Seufzend schaute Jeanne zu Charles. Im nächsten Moment holte sie ein Taschentuch aus ihrem Dekolleté, schlich zur Tür und legte das Tuch davor nieder. Hoffentlich kannten die Zofen die Bedeutung dieser Geste … aber sie brauchte jetzt Liebe und Zärtlichkeit. Die Bestätigung, kein abgrundtief schlechter Mensch zu sein und das Wissen, dass sie geliebt wurde.

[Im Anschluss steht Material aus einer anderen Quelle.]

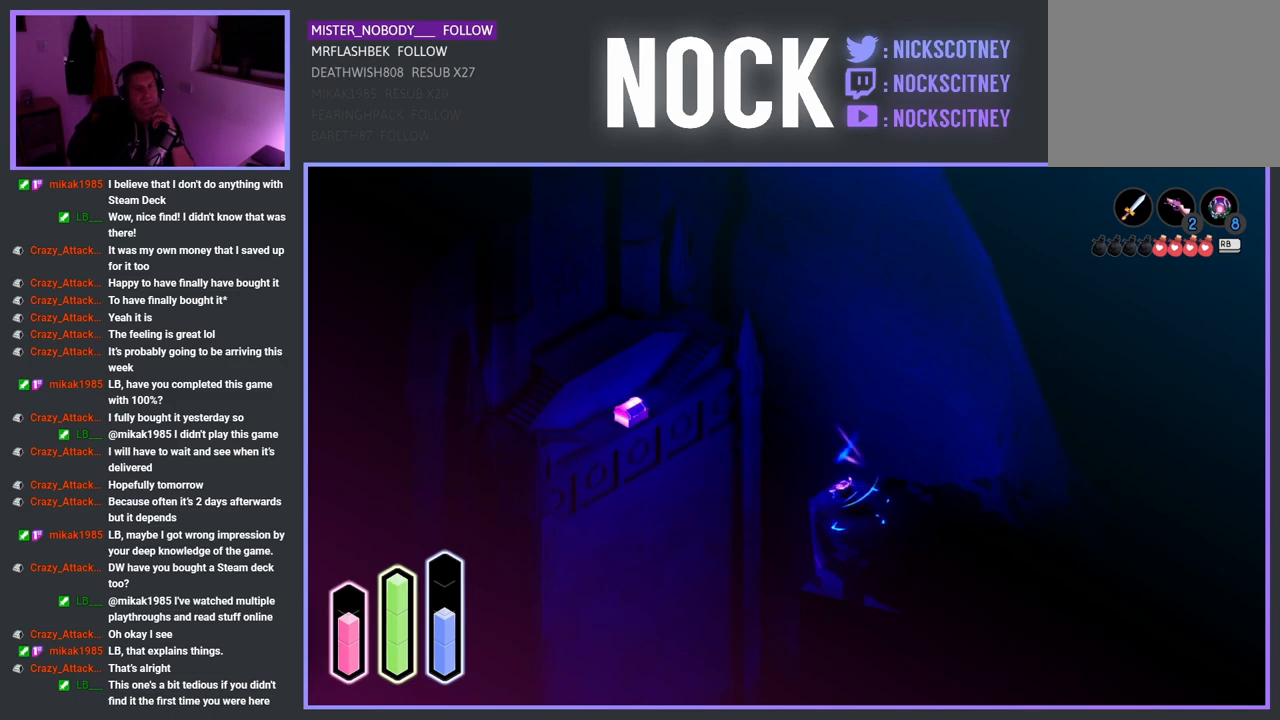
{"buttons": ["CROSS"], "left_stick": "center", "right_stick": "center", "events": []}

Als sie sich ausgezogen hatte, schlüpfte sie nackt unter die Decke. Mit der Hand tastete sie über Charles’ warmen Körper. Er öffnete die Augen, zog sie an sich und dann ließen sie ihren Gefühlen freien Lauf. Heute Nacht wollte sie ihm alles geben, das sie zu geben vermochte, denn es musste für sein ganzes restliches Leben reichen.
Strasbourg
Unschlüssig stand Luc vor dem zweistöckigen Haus mit den schmückenden Andreaskreuzen und Reliefs im Fachwerk. Bereits zweimal hatte er an das grüne Portal geklopft, doch niemand öffnete ihm. Ob er sich irrte und Hermann in einem der Nebengebäude wohnte?
Luc trat einige Schritte zurück und blickte über die Fassade. Dabei rieb er seine Hände aneinander, weil ihm eiskalt war. Bereits jetzt am frühen Nachmittag klirrte die Luft vor Kälte und hinter ihm lag eine regelrechte Tortur, seitdem er Paris verlassen hatte. Nicht nur mental.
Für den Weg hatte er aufgrund der frostigen Temperaturen fast doppelt so lange gebraucht, da er die meisten Nächte in Gaststätten verbracht hatte. Es war nicht immer einfach gewesen, eine zu finden, noch dazu mit einem Stall für seinen Araber. Aber sonst wären sie vermutlich erfroren.